** Records for this task **
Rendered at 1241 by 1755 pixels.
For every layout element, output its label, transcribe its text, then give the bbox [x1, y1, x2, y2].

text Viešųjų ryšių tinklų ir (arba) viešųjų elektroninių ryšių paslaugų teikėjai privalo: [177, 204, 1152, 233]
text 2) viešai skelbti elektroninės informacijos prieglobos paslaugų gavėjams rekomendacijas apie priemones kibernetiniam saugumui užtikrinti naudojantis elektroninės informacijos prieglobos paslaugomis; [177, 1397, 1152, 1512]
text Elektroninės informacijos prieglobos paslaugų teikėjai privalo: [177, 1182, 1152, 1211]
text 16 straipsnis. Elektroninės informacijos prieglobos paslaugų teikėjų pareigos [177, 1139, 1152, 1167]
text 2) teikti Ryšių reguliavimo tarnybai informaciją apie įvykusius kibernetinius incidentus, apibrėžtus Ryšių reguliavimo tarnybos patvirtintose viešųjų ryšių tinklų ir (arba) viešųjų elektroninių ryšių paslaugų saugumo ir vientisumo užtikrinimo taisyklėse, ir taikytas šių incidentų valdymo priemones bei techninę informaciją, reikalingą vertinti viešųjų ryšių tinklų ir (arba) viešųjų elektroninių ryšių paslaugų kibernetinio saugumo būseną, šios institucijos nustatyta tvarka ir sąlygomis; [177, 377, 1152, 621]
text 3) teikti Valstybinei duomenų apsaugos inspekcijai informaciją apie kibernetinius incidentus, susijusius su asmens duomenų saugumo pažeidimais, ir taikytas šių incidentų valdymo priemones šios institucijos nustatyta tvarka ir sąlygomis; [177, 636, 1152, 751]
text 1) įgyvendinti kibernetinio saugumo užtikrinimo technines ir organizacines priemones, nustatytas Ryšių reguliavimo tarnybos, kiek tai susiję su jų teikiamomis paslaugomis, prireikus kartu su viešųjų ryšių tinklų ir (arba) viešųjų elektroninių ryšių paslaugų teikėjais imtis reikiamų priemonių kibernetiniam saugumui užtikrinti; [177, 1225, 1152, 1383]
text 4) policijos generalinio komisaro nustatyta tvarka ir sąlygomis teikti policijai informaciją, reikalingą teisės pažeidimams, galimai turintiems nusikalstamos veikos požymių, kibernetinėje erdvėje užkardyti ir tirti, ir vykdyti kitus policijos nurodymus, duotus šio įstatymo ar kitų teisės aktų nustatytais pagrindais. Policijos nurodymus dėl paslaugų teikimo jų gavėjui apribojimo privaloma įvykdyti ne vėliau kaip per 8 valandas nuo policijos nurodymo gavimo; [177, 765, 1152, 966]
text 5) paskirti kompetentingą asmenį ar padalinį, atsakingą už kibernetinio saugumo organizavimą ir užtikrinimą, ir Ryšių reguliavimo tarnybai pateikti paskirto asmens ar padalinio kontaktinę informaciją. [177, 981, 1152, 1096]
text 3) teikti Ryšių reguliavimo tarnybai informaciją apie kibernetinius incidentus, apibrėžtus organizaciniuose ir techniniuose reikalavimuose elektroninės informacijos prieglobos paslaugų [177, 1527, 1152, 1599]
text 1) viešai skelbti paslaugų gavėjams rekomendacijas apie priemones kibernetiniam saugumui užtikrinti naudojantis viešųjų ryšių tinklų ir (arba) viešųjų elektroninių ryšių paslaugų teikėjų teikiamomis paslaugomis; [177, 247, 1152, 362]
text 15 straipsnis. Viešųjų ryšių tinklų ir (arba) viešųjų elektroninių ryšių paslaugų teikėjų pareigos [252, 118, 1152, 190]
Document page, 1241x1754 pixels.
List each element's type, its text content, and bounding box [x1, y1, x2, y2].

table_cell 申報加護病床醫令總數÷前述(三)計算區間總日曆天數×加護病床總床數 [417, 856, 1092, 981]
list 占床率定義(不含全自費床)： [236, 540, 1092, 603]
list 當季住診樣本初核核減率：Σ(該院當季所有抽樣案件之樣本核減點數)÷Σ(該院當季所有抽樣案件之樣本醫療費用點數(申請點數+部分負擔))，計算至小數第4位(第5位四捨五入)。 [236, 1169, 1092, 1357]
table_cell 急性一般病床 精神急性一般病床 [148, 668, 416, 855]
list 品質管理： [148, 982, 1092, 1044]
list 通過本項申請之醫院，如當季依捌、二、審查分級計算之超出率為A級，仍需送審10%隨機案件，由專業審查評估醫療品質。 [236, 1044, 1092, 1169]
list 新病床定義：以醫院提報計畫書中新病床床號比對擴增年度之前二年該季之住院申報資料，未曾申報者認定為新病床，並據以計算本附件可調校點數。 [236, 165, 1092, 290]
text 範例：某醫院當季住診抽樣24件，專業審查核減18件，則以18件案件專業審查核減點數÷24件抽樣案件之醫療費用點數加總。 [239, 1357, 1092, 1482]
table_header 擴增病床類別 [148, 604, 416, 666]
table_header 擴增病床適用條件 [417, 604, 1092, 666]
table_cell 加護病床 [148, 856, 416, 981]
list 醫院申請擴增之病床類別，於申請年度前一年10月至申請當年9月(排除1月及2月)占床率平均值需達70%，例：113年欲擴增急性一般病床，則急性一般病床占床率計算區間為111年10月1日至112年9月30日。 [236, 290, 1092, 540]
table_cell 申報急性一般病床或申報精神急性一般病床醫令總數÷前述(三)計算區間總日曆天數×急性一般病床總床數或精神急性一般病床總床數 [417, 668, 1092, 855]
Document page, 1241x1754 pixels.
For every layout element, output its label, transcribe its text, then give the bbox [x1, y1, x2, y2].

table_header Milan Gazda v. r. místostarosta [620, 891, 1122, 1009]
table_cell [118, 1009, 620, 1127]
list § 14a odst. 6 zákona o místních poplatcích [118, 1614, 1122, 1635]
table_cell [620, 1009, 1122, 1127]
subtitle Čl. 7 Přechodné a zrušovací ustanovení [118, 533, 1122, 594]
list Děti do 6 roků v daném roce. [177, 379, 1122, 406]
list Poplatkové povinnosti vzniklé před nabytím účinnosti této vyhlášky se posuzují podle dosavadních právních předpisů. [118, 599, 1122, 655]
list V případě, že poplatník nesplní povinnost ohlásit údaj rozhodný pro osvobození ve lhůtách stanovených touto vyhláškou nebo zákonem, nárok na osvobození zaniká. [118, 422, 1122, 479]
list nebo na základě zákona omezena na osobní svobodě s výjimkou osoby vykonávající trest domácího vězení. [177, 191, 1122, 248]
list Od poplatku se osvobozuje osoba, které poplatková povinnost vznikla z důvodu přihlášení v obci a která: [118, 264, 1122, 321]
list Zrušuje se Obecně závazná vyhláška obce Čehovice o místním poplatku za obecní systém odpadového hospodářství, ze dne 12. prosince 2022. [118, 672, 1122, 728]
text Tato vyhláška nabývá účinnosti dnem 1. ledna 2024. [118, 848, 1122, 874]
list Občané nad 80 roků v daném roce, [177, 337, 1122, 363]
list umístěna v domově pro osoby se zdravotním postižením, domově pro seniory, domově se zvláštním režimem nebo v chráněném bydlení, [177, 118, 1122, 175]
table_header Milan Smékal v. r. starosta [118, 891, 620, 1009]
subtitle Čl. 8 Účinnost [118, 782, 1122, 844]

** Given instruction **
Return every line of the listing above verbatim, from start to finish.

** Right answer **
Rendered at 1241 by 1755 pixels.
For every layout element, output its label, transcribe its text, then give the bbox [x1, y1, x2, y2].

text Viešųjų ryšių tinklų ir (arba) viešųjų elektroninių ryšių paslaugų teikėjai privalo: [177, 204, 1152, 233]
text 2) viešai skelbti elektroninės informacijos prieglobos paslaugų gavėjams rekomendacijas apie priemones kibernetiniam saugumui užtikrinti naudojantis elektroninės informacijos prieglobos paslaugomis; [177, 1397, 1152, 1512]
text Elektroninės informacijos prieglobos paslaugų teikėjai privalo: [177, 1182, 1152, 1211]
text 16 straipsnis. Elektroninės informacijos prieglobos paslaugų teikėjų pareigos [177, 1139, 1152, 1167]
text 2) teikti Ryšių reguliavimo tarnybai informaciją apie įvykusius kibernetinius incidentus, apibrėžtus Ryšių reguliavimo tarnybos patvirtintose viešųjų ryšių tinklų ir (arba) viešųjų elektroninių ryšių paslaugų saugumo ir vientisumo užtikrinimo taisyklėse, ir taikytas šių incidentų valdymo priemones bei techninę informaciją, reikalingą vertinti viešųjų ryšių tinklų ir (arba) viešųjų elektroninių ryšių paslaugų kibernetinio saugumo būseną, šios institucijos nustatyta tvarka ir sąlygomis; [177, 377, 1152, 621]
text 3) teikti Valstybinei duomenų apsaugos inspekcijai informaciją apie kibernetinius incidentus, susijusius su asmens duomenų saugumo pažeidimais, ir taikytas šių incidentų valdymo priemones šios institucijos nustatyta tvarka ir sąlygomis; [177, 636, 1152, 751]
text 1) įgyvendinti kibernetinio saugumo užtikrinimo technines ir organizacines priemones, nustatytas Ryšių reguliavimo tarnybos, kiek tai susiję su jų teikiamomis paslaugomis, prireikus kartu su viešųjų ryšių tinklų ir (arba) viešųjų elektroninių ryšių paslaugų teikėjais imtis reikiamų priemonių kibernetiniam saugumui užtikrinti; [177, 1225, 1152, 1383]
text 4) policijos generalinio komisaro nustatyta tvarka ir sąlygomis teikti policijai informaciją, reikalingą teisės pažeidimams, galimai turintiems nusikalstamos veikos požymių, kibernetinėje erdvėje užkardyti ir tirti, ir vykdyti kitus policijos nurodymus, duotus šio įstatymo ar kitų teisės aktų nustatytais pagrindais. Policijos nurodymus dėl paslaugų teikimo jų gavėjui apribojimo privaloma įvykdyti ne vėliau kaip per 8 valandas nuo policijos nurodymo gavimo; [177, 765, 1152, 966]
text 5) paskirti kompetentingą asmenį ar padalinį, atsakingą už kibernetinio saugumo organizavimą ir užtikrinimą, ir Ryšių reguliavimo tarnybai pateikti paskirto asmens ar padalinio kontaktinę informaciją. [177, 981, 1152, 1096]
text 3) teikti Ryšių reguliavimo tarnybai informaciją apie kibernetinius incidentus, apibrėžtus organizaciniuose ir techniniuose reikalavimuose elektroninės informacijos prieglobos paslaugų [177, 1527, 1152, 1599]
text 1) viešai skelbti paslaugų gavėjams rekomendacijas apie priemones kibernetiniam saugumui užtikrinti naudojantis viešųjų ryšių tinklų ir (arba) viešųjų elektroninių ryšių paslaugų teikėjų teikiamomis paslaugomis; [177, 247, 1152, 362]
text 15 straipsnis. Viešųjų ryšių tinklų ir (arba) viešųjų elektroninių ryšių paslaugų teikėjų pareigos [252, 118, 1152, 190]
Document page, 1241x1754 pixels.
List each element's type, its text content, and bounding box [x1, y1, x2, y2].

table_cell 申報加護病床醫令總數÷前述(三)計算區間總日曆天數×加護病床總床數 [417, 856, 1092, 981]
list 占床率定義(不含全自費床)： [236, 540, 1092, 603]
list 當季住診樣本初核核減率：Σ(該院當季所有抽樣案件之樣本核減點數)÷Σ(該院當季所有抽樣案件之樣本醫療費用點數(申請點數+部分負擔))，計算至小數第4位(第5位四捨五入)。 [236, 1169, 1092, 1357]
table_cell 急性一般病床 精神急性一般病床 [148, 668, 416, 855]
list 品質管理： [148, 982, 1092, 1044]
list 通過本項申請之醫院，如當季依捌、二、審查分級計算之超出率為A級，仍需送審10%隨機案件，由專業審查評估醫療品質。 [236, 1044, 1092, 1169]
list 新病床定義：以醫院提報計畫書中新病床床號比對擴增年度之前二年該季之住院申報資料，未曾申報者認定為新病床，並據以計算本附件可調校點數。 [236, 165, 1092, 290]
text 範例：某醫院當季住診抽樣24件，專業審查核減18件，則以18件案件專業審查核減點數÷24件抽樣案件之醫療費用點數加總。 [239, 1357, 1092, 1482]
table_header 擴增病床類別 [148, 604, 416, 666]
table_header 擴增病床適用條件 [417, 604, 1092, 666]
table_cell 加護病床 [148, 856, 416, 981]
list 醫院申請擴增之病床類別，於申請年度前一年10月至申請當年9月(排除1月及2月)占床率平均值需達70%，例：113年欲擴增急性一般病床，則急性一般病床占床率計算區間為111年10月1日至112年9月30日。 [236, 290, 1092, 540]
table_cell 申報急性一般病床或申報精神急性一般病床醫令總數÷前述(三)計算區間總日曆天數×急性一般病床總床數或精神急性一般病床總床數 [417, 668, 1092, 855]
Document page, 1241x1754 pixels.
For every layout element, output its label, transcribe its text, then give the bbox [x1, y1, x2, y2].

table_header Milan Gazda v. r. místostarosta [620, 891, 1122, 1009]
table_cell [118, 1009, 620, 1127]
list § 14a odst. 6 zákona o místních poplatcích [118, 1614, 1122, 1635]
table_cell [620, 1009, 1122, 1127]
subtitle Čl. 7 Přechodné a zrušovací ustanovení [118, 533, 1122, 594]
list Děti do 6 roků v daném roce. [177, 379, 1122, 406]
list Poplatkové povinnosti vzniklé před nabytím účinnosti této vyhlášky se posuzují podle dosavadních právních předpisů. [118, 599, 1122, 655]
list V případě, že poplatník nesplní povinnost ohlásit údaj rozhodný pro osvobození ve lhůtách stanovených touto vyhláškou nebo zákonem, nárok na osvobození zaniká. [118, 422, 1122, 479]
list nebo na základě zákona omezena na osobní svobodě s výjimkou osoby vykonávající trest domácího vězení. [177, 191, 1122, 248]
list Od poplatku se osvobozuje osoba, které poplatková povinnost vznikla z důvodu přihlášení v obci a která: [118, 264, 1122, 321]
list Zrušuje se Obecně závazná vyhláška obce Čehovice o místním poplatku za obecní systém odpadového hospodářství, ze dne 12. prosince 2022. [118, 672, 1122, 728]
text Tato vyhláška nabývá účinnosti dnem 1. ledna 2024. [118, 848, 1122, 874]
list Občané nad 80 roků v daném roce, [177, 337, 1122, 363]
list umístěna v domově pro osoby se zdravotním postižením, domově pro seniory, domově se zvláštním režimem nebo v chráněném bydlení, [177, 118, 1122, 175]
table_header Milan Smékal v. r. starosta [118, 891, 620, 1009]
subtitle Čl. 8 Účinnost [118, 782, 1122, 844]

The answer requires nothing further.